I want to use a transformer encoder for classification/regression over sequence of vectors, not necessarily text.
However, the problem is that these sequences have different length, meaning I need to pad in order to process efficiently with batches (unfortunately, nested tensors are not supported yet in TransformerEncoderLayer
).
My question is whether the src_key_padding_mask
is enough for proper backpropagation, so the padding doesn’t influece the gradient/update of parameters during training.
Masking is only applied during the attention operation, but how does this ensure that all layers of the transformer encoder, e.g. feedforward, layernorm etc, are not influenced by the padded inputs? Is the masking of loss what effectively ignores them?
Lets assume the following architecture. A sequence of vectors is first non-linearly projected, then processed by the encoder. Finally, the whole sequence is converted to a global feature vector and processed by a task-specific head.
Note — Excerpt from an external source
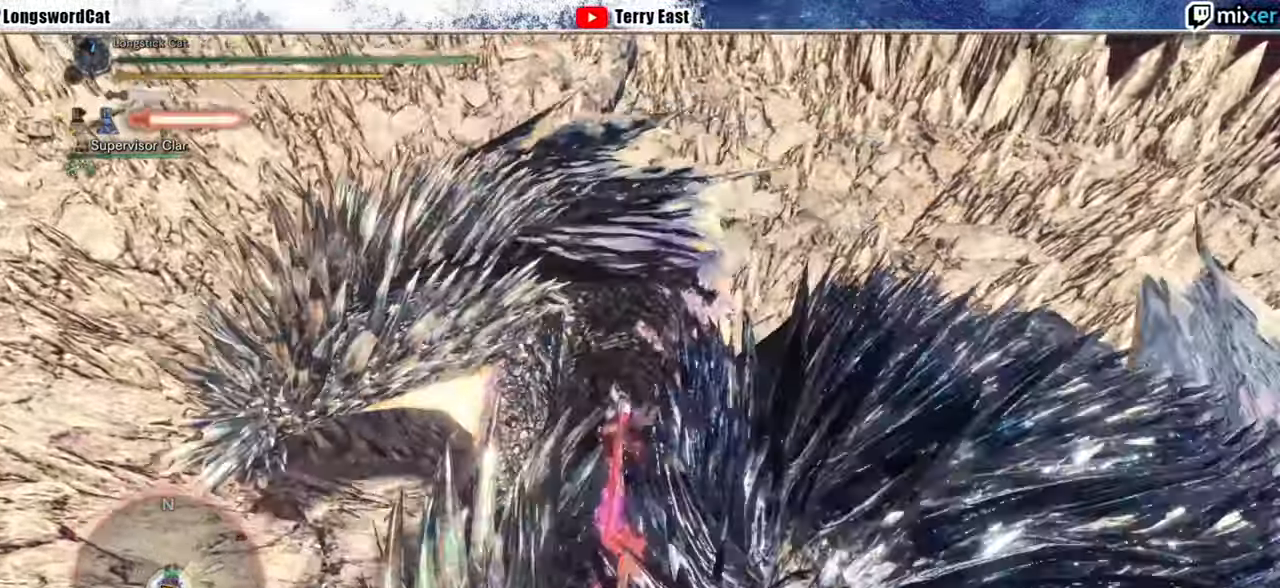
{"buttons": ["CROSS", "L1", "R1"], "left_stick": "up-left", "right_stick": "center", "events": [[60, "L1", "down"], [120, "CROSS", "down"], [120, "R1", "down"], [160, "L1", "up"], [220, "CROSS", "up"], [240, "R1", "up"], [260, "L1", "down"], [260, "R1", "down"], [280, "CROSS", "down"], [360, "CROSS", "up"], [360, "L1", "up"], [360, "R1", "up"], [420, "CROSS", "down"], [420, "R1", "down"], [480, "L1", "down"]]}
In code:
class Model(nn.Module):
def __init__(self, in_dim):
def super().__init__()
# Example of custom embedding.
self.embedding = nn.Sequential(
nn.Linear(in_dim, ...),
nn.LayerNorm(...),
nn.ReLU(),
)
self.encoder = nn.TransformerEncoder(...)
self.head = nn.Linear(...)
def forward(self, x, mask):
x = self.embedding(x)
x = self.encoder(x, src_key_padding_mask=mask)
# Map each sequence to a global feature vector.
value = -torch.inf
x = x.masked_fill(mask, value) # Ignore padding during selection.
x = torch.max(...)
return self.head(x)
We need to ensure that all model parameters are not affected by padding. Since the padding vectors are never selected by torch.max
, this effectively eliminates the effect of padding to gradients (since the gradient of an element not selected by max is 0). Is my understanding correct?